Nevertheless, the day after the review, Alexis went to a Northern Virginia gun shop and bought a Remington 870 shotgun and ammunition, Parlave said. He also went to a home improvement store and bought a hacksaw.

The following Monday, at a few minutes before 8 a.m., Alexis drove a rented 2013 Toyota Prius into a Navy Yard parking garage. Using a security pass, he entered Building 197 at 8:08 a.m. Video footage released Tuesday showed him walking calmly through the entrance, a bag over his shoulder.

Moments later, he began his assault. The FBI video does not show Alexis shooting anyone. But it captures him at various moments in between — moving down a long, white-paneled hallway, looking into rooms, bounding down steps and through a doorway.
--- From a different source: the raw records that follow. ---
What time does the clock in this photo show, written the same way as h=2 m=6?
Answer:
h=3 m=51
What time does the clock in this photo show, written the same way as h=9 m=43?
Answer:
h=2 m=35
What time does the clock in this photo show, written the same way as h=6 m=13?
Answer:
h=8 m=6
At one point — authorities did not say when, or how — Alexis obtained a Beretta pistol, possibly from one of his victims; many workers at the Navy Yard are permitted to carry handguns.
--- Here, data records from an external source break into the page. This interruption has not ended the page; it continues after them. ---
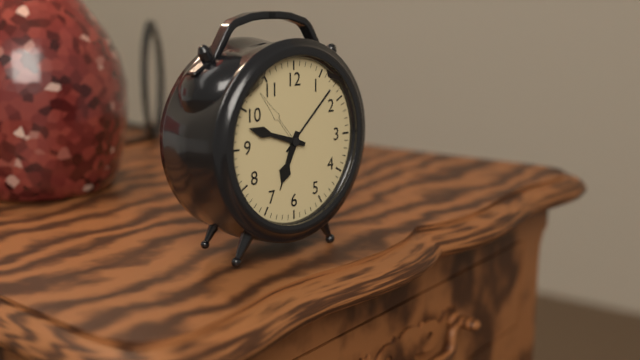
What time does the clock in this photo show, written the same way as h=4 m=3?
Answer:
h=6 m=48
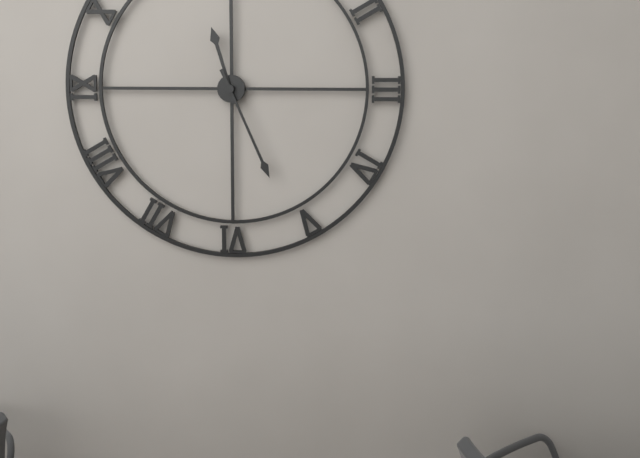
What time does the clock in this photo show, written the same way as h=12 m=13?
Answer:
h=11 m=26
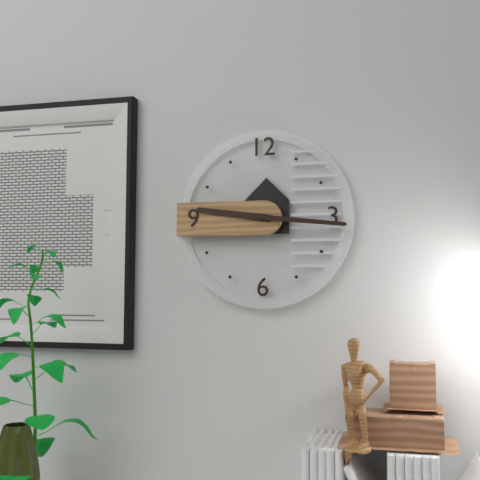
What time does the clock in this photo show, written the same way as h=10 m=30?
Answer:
h=9 m=16
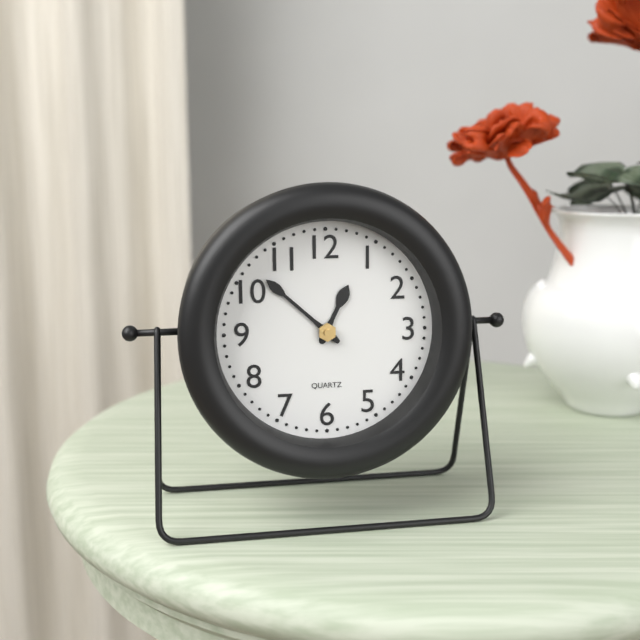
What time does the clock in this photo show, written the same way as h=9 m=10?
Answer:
h=12 m=52
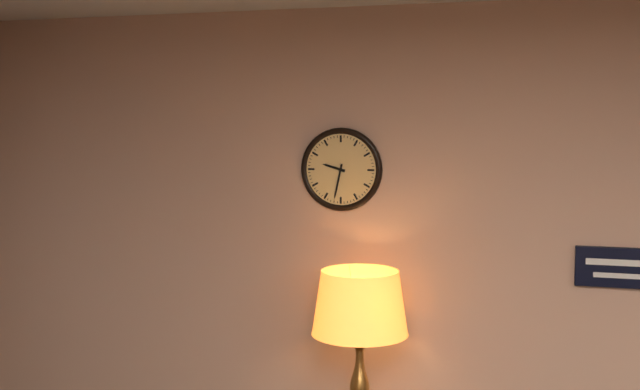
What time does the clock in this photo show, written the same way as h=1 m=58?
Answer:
h=9 m=32
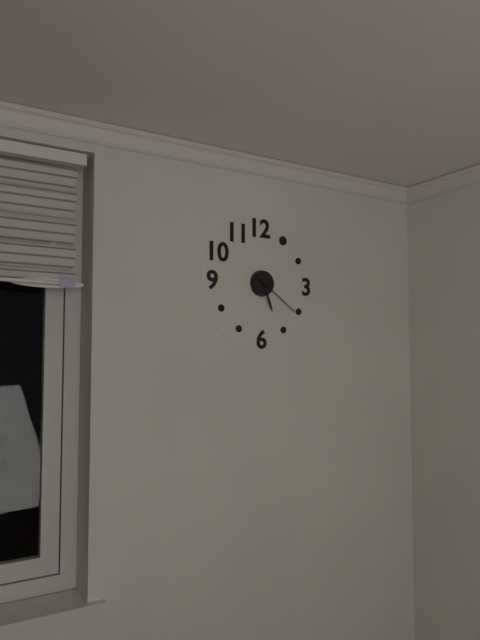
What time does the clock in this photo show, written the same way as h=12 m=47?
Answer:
h=5 m=21
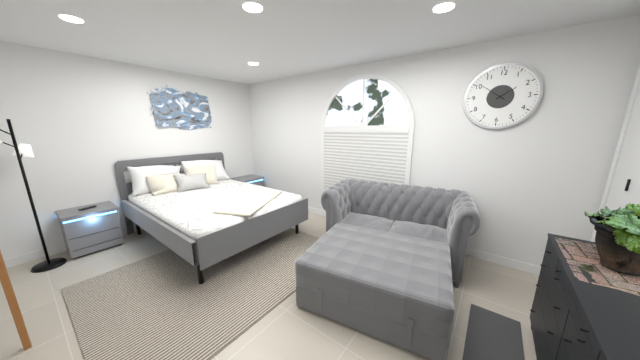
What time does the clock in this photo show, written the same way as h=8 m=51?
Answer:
h=1 m=51
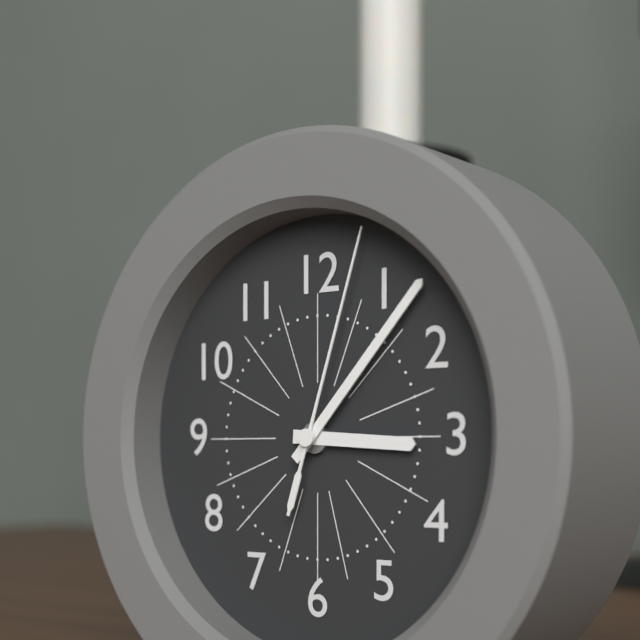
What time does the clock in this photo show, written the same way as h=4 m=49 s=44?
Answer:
h=3 m=7 s=3
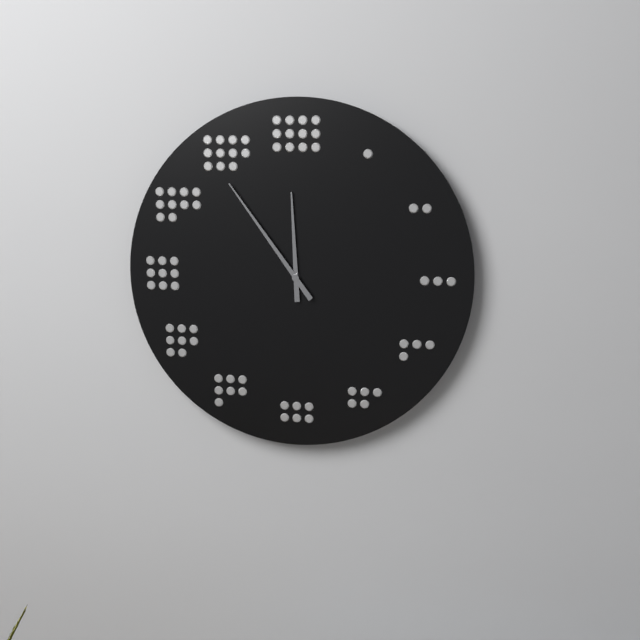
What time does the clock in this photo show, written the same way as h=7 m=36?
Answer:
h=11 m=54
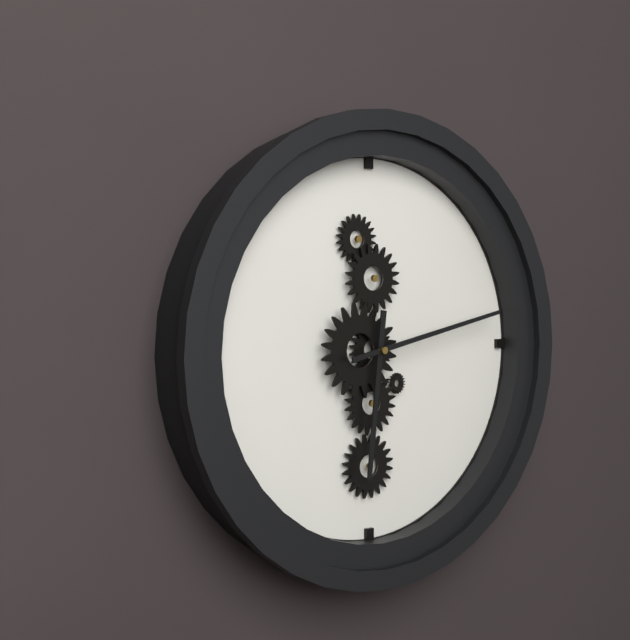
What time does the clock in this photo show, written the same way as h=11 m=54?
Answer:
h=6 m=13
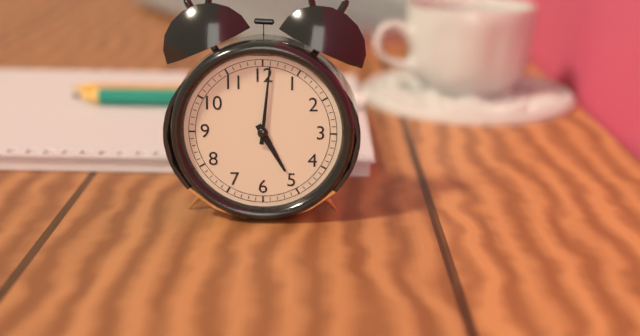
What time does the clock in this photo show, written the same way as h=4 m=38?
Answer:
h=5 m=1
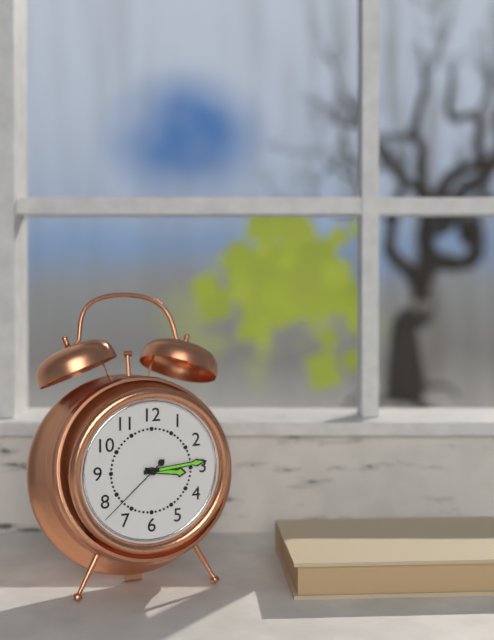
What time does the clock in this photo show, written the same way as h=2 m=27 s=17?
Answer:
h=3 m=14 s=38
When he was finally killed on the building’s third floor, the pistol beside him, 12 of his victims were dead and four were injured, including a Washington D.C. police officer who was hit in the legs during a volley between Alexis and law enforcement agents. A Naval Criminal Investigative Service agent carried the wounded officer to safety.
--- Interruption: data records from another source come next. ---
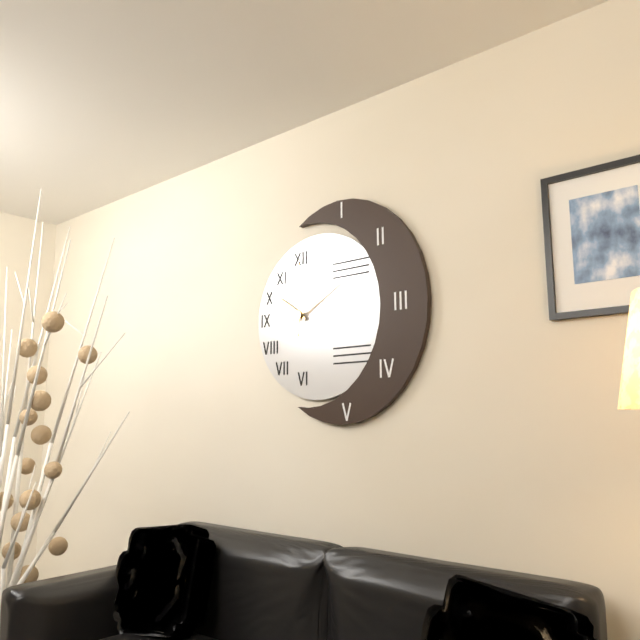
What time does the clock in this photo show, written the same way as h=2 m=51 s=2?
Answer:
h=10 m=10 s=0
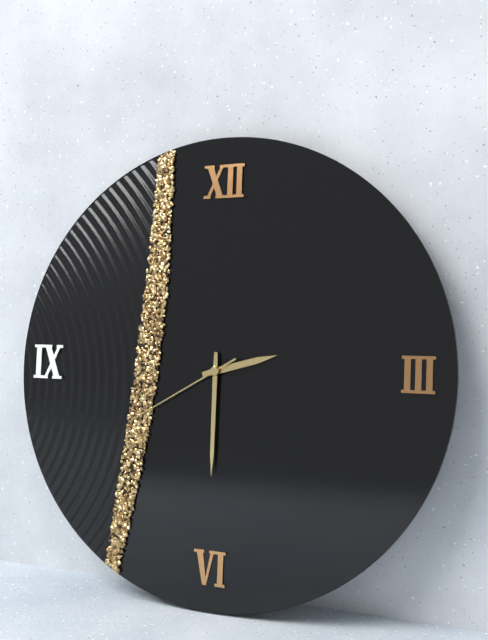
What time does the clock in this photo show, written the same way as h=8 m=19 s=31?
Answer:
h=2 m=30 s=40
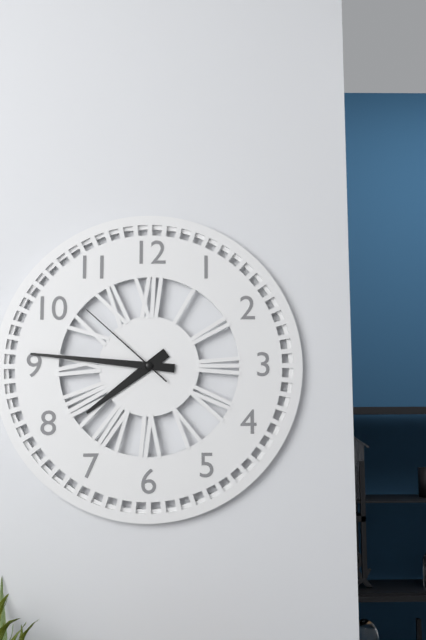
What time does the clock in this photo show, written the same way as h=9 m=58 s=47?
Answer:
h=7 m=46 s=52
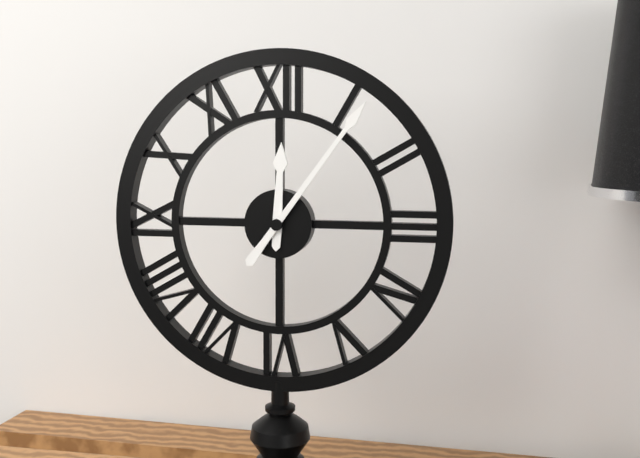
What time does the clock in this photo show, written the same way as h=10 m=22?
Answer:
h=12 m=6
Alexis' shotgun and identification badge were later recovered on the first floor, according to court documents.

In the chaos, there were initial suspicions that there was more than one gunman. That turned out to not be the case. Parlave confirmed that fact on Tuesday, saying Alexis acted alone and warned no one he knew.

“There are indicators…that he was prepared to die during the attack and accepted death as the inevitable consequence of his actions,” Parlave added.

She would not comment on Alexis’ mental health, beyond his references to the electromagnetic waves.

Extremely low frequency electromagnetic waves are used for naval communications, but are also a popular subject for conspiracy theorists who suspect the government uses them for mind control and to manipulate “unsuspecting citizens,” Parlave said.

Ronald C. Machen, Jr., U.S. Attorney for the District of Columbia, called Alexis “a mentally unstable individual” who was nevertheless able to buy a gun.

Neither Machen nor Parlave commented on whether there were any breakdowns in the way various government agencies handled troubling episodes involving Alexis in the weeks and years before the Navy Yard attack.

Alexis, a Navy reservist, had once been arrested in Seattle for shooting out a neighbor’s tires, and was questioned for shooting through the ceiling of his apartment in Fort Worth. While in Rhode Island last summer, he created a stir at a hotel when he claimed to be hearing voices.